Chefe da PF de SP retorna ao trabalho com 6kg a menos e relata pavor pelo coronavírus

Após 16 dias, delegado diz que quase morreu; toda a cúpula da Polícia Federal no estado foi infectada

Redação
Foto: Arquivo Pessoal
Foto: Arquivo Pessoal

 

Após 16 dias internado e com 6 kg a menos, o chefe da Polícia Federal de São Paulo retornou ao trabalho na quarta-feira (22) e relatou ter pavor do novo coronavírus (Covid-19), que provocou seu afastamento.

Em entrevista à coluna Painel, da Folha de São Paulo, ele revelou que quase morreu. Além dele, toda a cúpula da PF no estado (outros três delegados e a corregedora) foi infectada.

“É uma doença pavorosa, que te suga. Quase fui parar do outro lado. Comecei um resfriado, depois no terceiro dia, perdi paladar e olfato, iniciou uma tosse pavorosa, não conseguia falar. Fiquei dois dias em casa, sem comer, a respiração ficou curta e ofegante. Depois de dois dias, tentei comer uma sopa, para o organismo resistir.
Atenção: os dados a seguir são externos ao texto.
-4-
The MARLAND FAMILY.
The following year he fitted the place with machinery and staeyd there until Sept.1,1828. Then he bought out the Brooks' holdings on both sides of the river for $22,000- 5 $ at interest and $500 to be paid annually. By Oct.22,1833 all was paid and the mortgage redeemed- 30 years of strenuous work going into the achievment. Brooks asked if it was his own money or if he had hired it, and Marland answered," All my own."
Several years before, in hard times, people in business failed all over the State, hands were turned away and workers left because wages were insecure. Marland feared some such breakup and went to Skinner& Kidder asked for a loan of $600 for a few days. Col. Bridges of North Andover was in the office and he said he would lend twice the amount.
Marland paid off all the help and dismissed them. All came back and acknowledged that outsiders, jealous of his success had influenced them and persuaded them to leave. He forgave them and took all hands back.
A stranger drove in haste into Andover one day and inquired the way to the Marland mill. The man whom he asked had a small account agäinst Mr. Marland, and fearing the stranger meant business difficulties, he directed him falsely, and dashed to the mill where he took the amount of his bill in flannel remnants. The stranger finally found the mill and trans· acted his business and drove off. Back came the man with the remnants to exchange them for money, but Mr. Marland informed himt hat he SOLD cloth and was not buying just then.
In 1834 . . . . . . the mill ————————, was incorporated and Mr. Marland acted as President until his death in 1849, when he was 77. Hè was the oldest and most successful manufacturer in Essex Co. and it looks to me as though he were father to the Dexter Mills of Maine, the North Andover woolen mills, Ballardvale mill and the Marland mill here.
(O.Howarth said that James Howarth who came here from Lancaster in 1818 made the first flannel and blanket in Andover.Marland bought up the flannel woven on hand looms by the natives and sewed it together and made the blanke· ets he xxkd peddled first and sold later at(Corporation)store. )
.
Na primeira colherada, eu vomitei a uma colher e vomitei o que não tinha no estômago”, relatou Filho.

Ele contou ainda como foi a ida ao hospital, já sem forças. “Vi que tava muito ruim, procurei um hospital [não quis mencionar o nome]. Cheguei desfalecido. Fui levado por um colega, porque eu não conseguia mais me locomover. Cheguei lá e fizeram exame de Covid-19, que deu positivo, e a tomografia, deu pneumonia e, nos dois pulmões, o que eles chamam de vidro fosco. O médico me relatou que eu cheguei nos 45 do segundo tempo”, disse.
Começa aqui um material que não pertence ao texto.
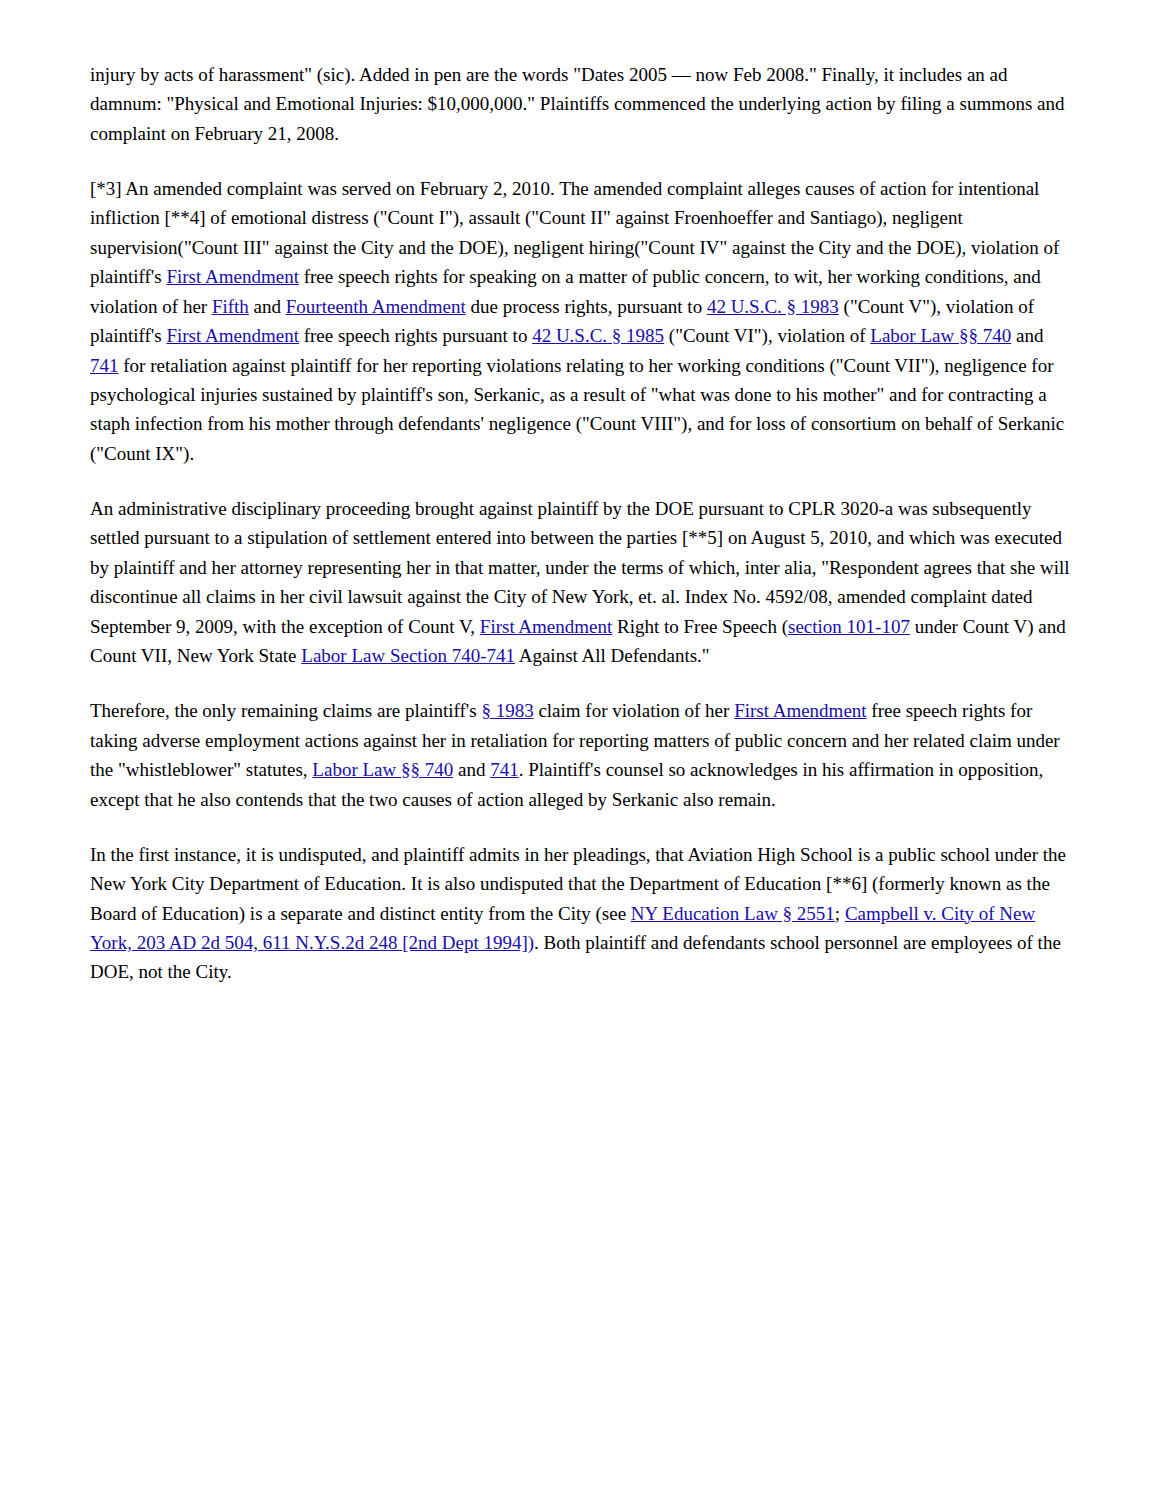injury by acts of harassment" (sic). Added in pen are the words "Dates 2005 — now Feb 2008." Finally, it includes an ad damnum: "Physical and Emotional Injuries: $10,000,000." Plaintiffs commenced the underlying action by filing a summons and complaint on February 21, 2008.
[*3] An amended complaint was served on February 2, 2010. The amended complaint alleges causes of action for intentional infliction [**4] of emotional distress ("Count I"), assault ("Count II" against Froenhoeffer and Santiago), negligent supervision("Count III" against the City and the DOE), negligent hiring("Count IV" against the City and the DOE), violation of plaintiff's First Amendment free speech rights for speaking on a matter of public concern, to wit, her working conditions, and violation of her Fifth and Fourteenth Amendment due process rights, pursuant to 42 U.S.C. § 1983 ("Count V"), violation of plaintiff's First Amendment free speech rights pursuant to 42 U.S.C. § 1985 ("Count VI"), violation of Labor Law §§ 740 and 741 for retaliation against plaintiff for her reporting violations relating to her working conditions ("Count VII"), negligence for psychological injuries sustained by plaintiff's son, Serkanic, as a result of "what was done to his mother" and for contracting a staph infection from his mother through defendants' negligence ("Count VIII"), and for loss of consortium on behalf of Serkanic ("Count IX").
An administrative disciplinary proceeding brought against plaintiff by the DOE pursuant to CPLR 3020-a was subsequently settled pursuant to a stipulation of settlement entered into between the parties [**5] on August 5, 2010, and which was executed by plaintiff and her attorney representing her in that matter, under the terms of which, inter alia, "Respondent agrees that she will discontinue all claims in her civil lawsuit against the City of New York, et. al. Index No. 4592/08, amended complaint dated September 9, 2009, with the exception of Count V, First Amendment Right to Free Speech (section 101-107 under Count V) and Count VII, New York State Labor Law Section 740-741 Against All Defendants."
Therefore, the only remaining claims are plaintiff's § 1983 claim for violation of her First Amendment free speech rights for taking adverse employment actions against her in retaliation for reporting matters of public concern and her related claim under the "whistleblower" statutes, Labor Law §§ 740 and 741. Plaintiff's counsel so acknowledges in his affirmation in opposition, except that he also contends that the two causes of action alleged by Serkanic also remain.
In the first instance, it is undisputed, and plaintiff admits in her pleadings, that Aviation High School is a public school under the New York City Department of Education. It is also undisputed that the Department of Education [**6] (formerly known as the Board of Education) is a separate and distinct entity from the City (see NY Education Law § 2551; Campbell v. City of New York, 203 AD 2d 504, 611 N.Y.S.2d 248 [2nd Dept 1994]). Both plaintiff and defendants school personnel are employees of the DOE, not the City.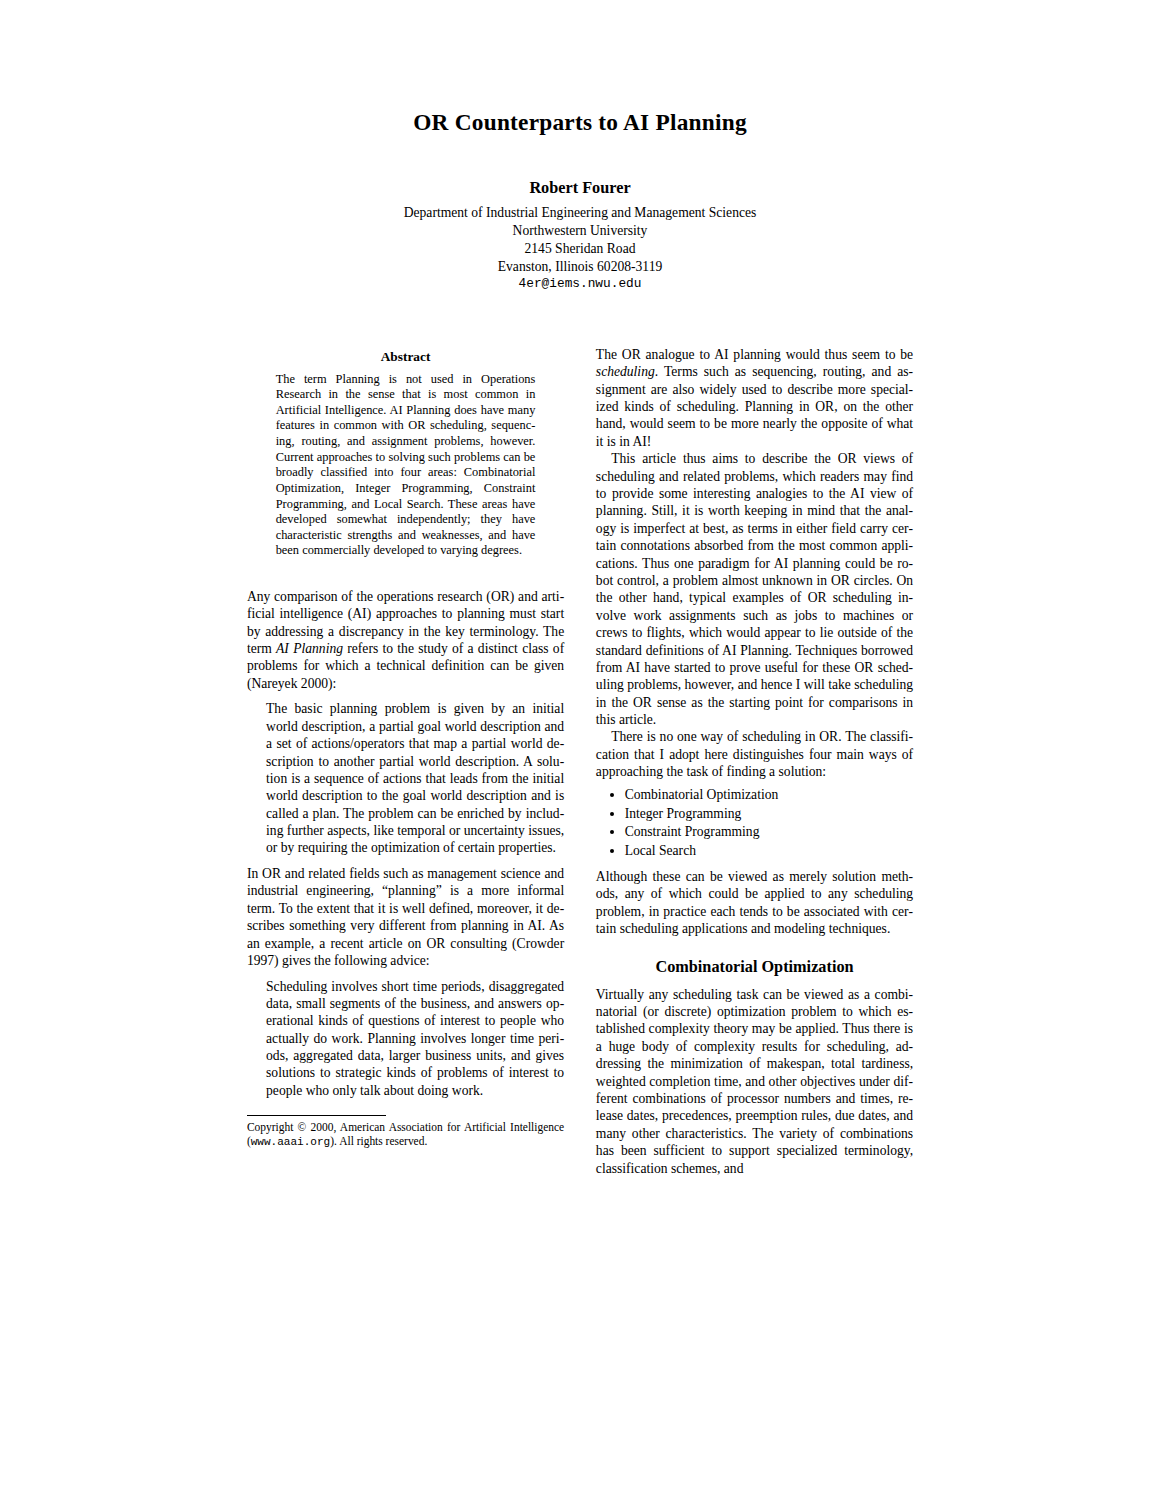OR Counterparts to AI Planning
Robert Fourer
Department of Industrial Engineering and Management Sciences
Northwestern University
2145 Sheridan Road
Evanston, Illinois 60208-3119
4er@iems.nwu.edu
Abstract
The term Planning is not used in Operations Research in the sense that is most common in Artificial Intelligence. AI Planning does have many features in common with OR scheduling, sequencing, routing, and assignment problems, however. Current approaches to solving such problems can be broadly classified into four areas: Combinatorial Optimization, Integer Programming, Constraint Programming, and Local Search. These areas have developed somewhat independently; they have characteristic strengths and weaknesses, and have been commercially developed to varying degrees.
Any comparison of the operations research (OR) and artificial intelligence (AI) approaches to planning must start by addressing a discrepancy in the key terminology. The term AI Planning refers to the study of a distinct class of problems for which a technical definition can be given (Nareyek 2000):
The basic planning problem is given by an initial world description, a partial goal world description and a set of actions/operators that map a partial world description to another partial world description. A solution is a sequence of actions that leads from the initial world description to the goal world description and is called a plan. The problem can be enriched by including further aspects, like temporal or uncertainty issues, or by requiring the optimization of certain properties.
In OR and related fields such as management science and industrial engineering, “planning” is a more informal term. To the extent that it is well defined, moreover, it describes something very different from planning in AI. As an example, a recent article on OR consulting (Crowder 1997) gives the following advice:
Scheduling involves short time periods, disaggregated data, small segments of the business, and answers operational kinds of questions of interest to people who actually do work. Planning involves longer time periods, aggregated data, larger business units, and gives solutions to strategic kinds of problems of interest to people who only talk about doing work.
Copyright © 2000, American Association for Artificial Intelligence (www.aaai.org). All rights reserved.
The OR analogue to AI planning would thus seem to be scheduling. Terms such as sequencing, routing, and assignment are also widely used to describe more specialized kinds of scheduling. Planning in OR, on the other hand, would seem to be more nearly the opposite of what it is in AI!
This article thus aims to describe the OR views of scheduling and related problems, which readers may find to provide some interesting analogies to the AI view of planning. Still, it is worth keeping in mind that the analogy is imperfect at best, as terms in either field carry certain connotations absorbed from the most common applications. Thus one paradigm for AI planning could be robot control, a problem almost unknown in OR circles. On the other hand, typical examples of OR scheduling involve work assignments such as jobs to machines or crews to flights, which would appear to lie outside of the standard definitions of AI Planning. Techniques borrowed from AI have started to prove useful for these OR scheduling problems, however, and hence I will take scheduling in the OR sense as the starting point for comparisons in this article.
There is no one way of scheduling in OR. The classification that I adopt here distinguishes four main ways of approaching the task of finding a solution:
Combinatorial Optimization
Integer Programming
Constraint Programming
Local Search
Although these can be viewed as merely solution methods, any of which could be applied to any scheduling problem, in practice each tends to be associated with certain scheduling applications and modeling techniques.
Combinatorial Optimization
Virtually any scheduling task can be viewed as a combinatorial (or discrete) optimization problem to which established complexity theory may be applied. Thus there is a huge body of complexity results for scheduling, addressing the minimization of makespan, total tardiness, weighted completion time, and other objectives under different combinations of processor numbers and times, release dates, precedences, preemption rules, due dates, and many other characteristics. The variety of combinations has been sufficient to support specialized terminology, classification schemes, and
Na entrevista, o chefe da PF de SP também relatou sobre o tratamento obtido para conseguir se recuperar da doença provocada pelo vírus, após ficar no semi-intensivo.
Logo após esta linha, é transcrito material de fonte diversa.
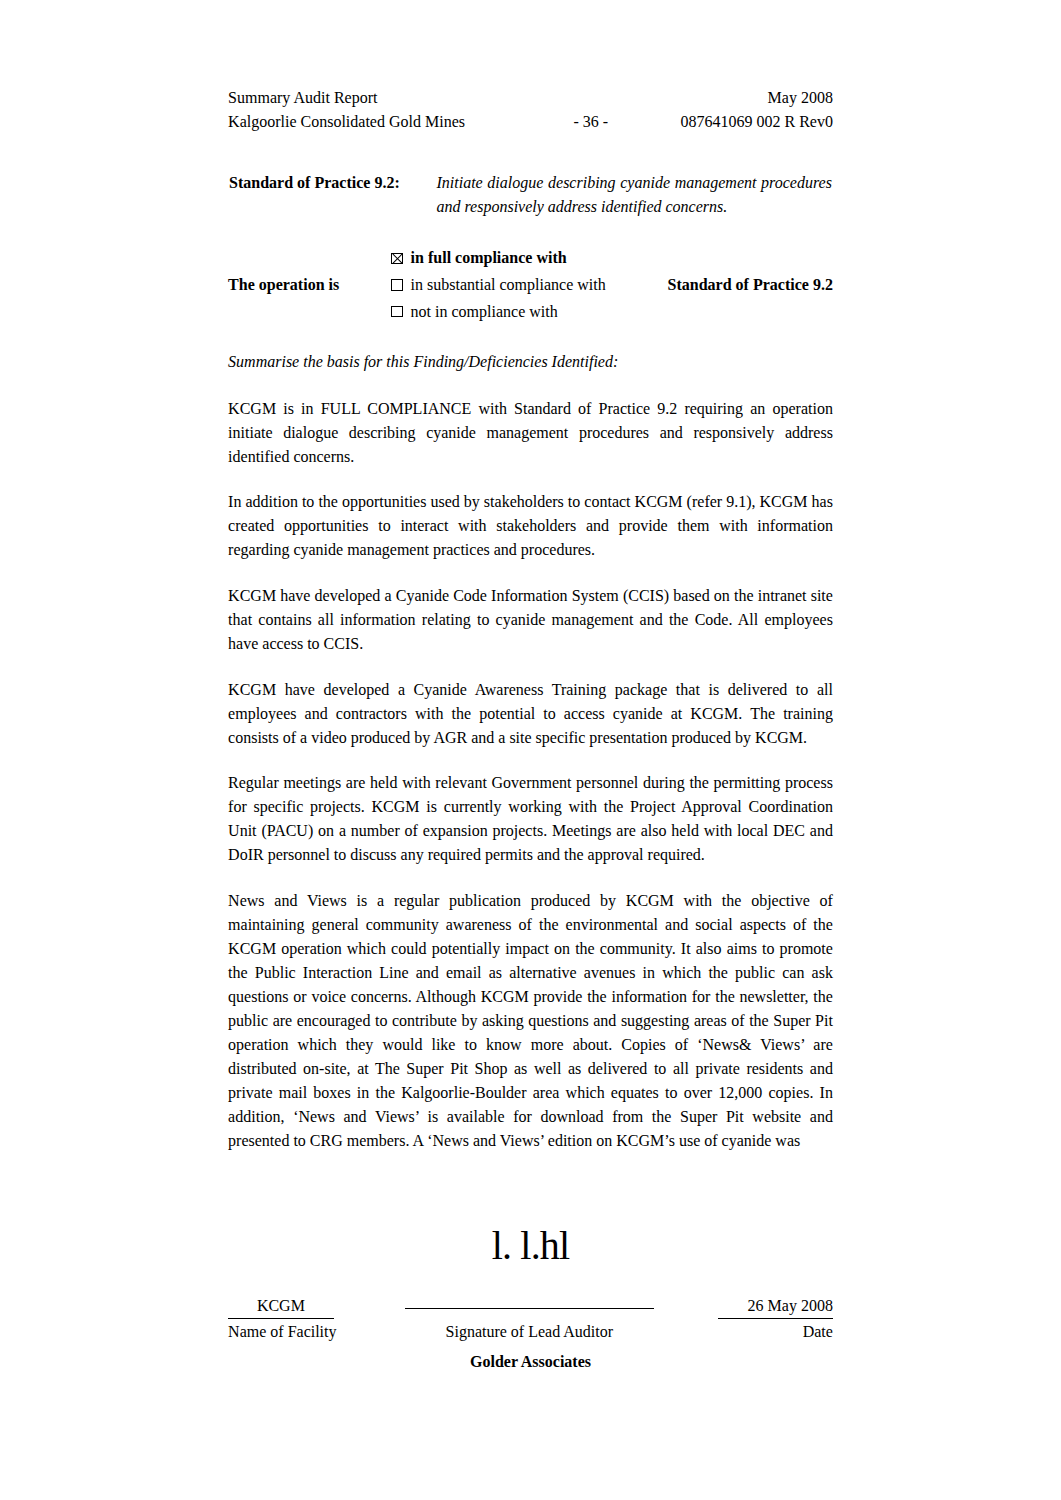| Summary Audit Report | | May 2008 |
| Kalgoorlie Consolidated Gold Mines | - 36 - | 087641069 002 R Rev0 |
| Standard of Practice 9.2: | Initiate dialogue describing cyanide management procedures and responsively address identified concerns. |
| | in full compliance with | |
| The operation is | in substantial compliance with | Standard of Practice 9.2 |
| | not in compliance with | |
Summarise the basis for this Finding/Deficiencies Identified:
KCGM is in FULL COMPLIANCE with Standard of Practice 9.2 requiring an operation initiate dialogue describing cyanide management procedures and responsively address identified concerns.
In addition to the opportunities used by stakeholders to contact KCGM (refer 9.1), KCGM has created opportunities to interact with stakeholders and provide them with information regarding cyanide management practices and procedures.
KCGM have developed a Cyanide Code Information System (CCIS) based on the intranet site that contains all information relating to cyanide management and the Code. All employees have access to CCIS.
KCGM have developed a Cyanide Awareness Training package that is delivered to all employees and contractors with the potential to access cyanide at KCGM. The training consists of a video produced by AGR and a site specific presentation produced by KCGM.
Regular meetings are held with relevant Government personnel during the permitting process for specific projects. KCGM is currently working with the Project Approval Coordination Unit (PACU) on a number of expansion projects. Meetings are also held with local DEC and DoIR personnel to discuss any required permits and the approval required.
News and Views is a regular publication produced by KCGM with the objective of maintaining general community awareness of the environmental and social aspects of the KCGM operation which could potentially impact on the community. It also aims to promote the Public Interaction Line and email as alternative avenues in which the public can ask questions or voice concerns. Although KCGM provide the information for the newsletter, the public are encouraged to contribute by asking questions and suggesting areas of the Super Pit operation which they would like to know more about. Copies of ‘News& Views’ are distributed on-site, at The Super Pit Shop as well as delivered to all private residents and private mail boxes in the Kalgoorlie-Boulder area which equates to over 12,000 copies. In addition, ‘News and Views’ is available for download from the Super Pit website and presented to CRG members. A ‘News and Views’ edition on KCGM’s use of cyanide was
l. l.hl
| KCGM | | 26 May 2008 |
| Name of Facility | Signature of Lead Auditor | Date |
Golder Associates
“Tomei uma medicação bastante pesada por 13 dias, inclusive injeções na barriga, que são anticoagulantes, para não dar embolia pulmonar. Tomei antibiótico e tudo o mais. Em 13 dias, eu perdi 6kg. Fiquei ao todo 16 dias internado, os três últimos eu voltei a me alimentar. Recebi alta, fiquei mais cinco dias em casa. Saí do hospital extremamente tonto. Na data de hoje, antes de vir trabalhar, eu fiz os dois exames, ambos revelaram que eu não tenho Covid-19, que criei anticorpos e não transmito mais para ninguém”, explicou.

“Eu peguei uma carona no barco de Hades, cujo barqueiro, na mitologia grega, é o Caronte, que transporta as almas, do mundo dos vivos para o mundo dos mortos. Só que para atravessar, você tem de pagar duas moedas, e eu estava no momento sem as moedas, e aí não paguei o barqueiro. Ele vendo que eu não tinha [as moedas], me fez descer do barco. Essa é a brincadeira que tenho contato pros meus amigos, para dizer o que ocorreu comigo”, concluiu.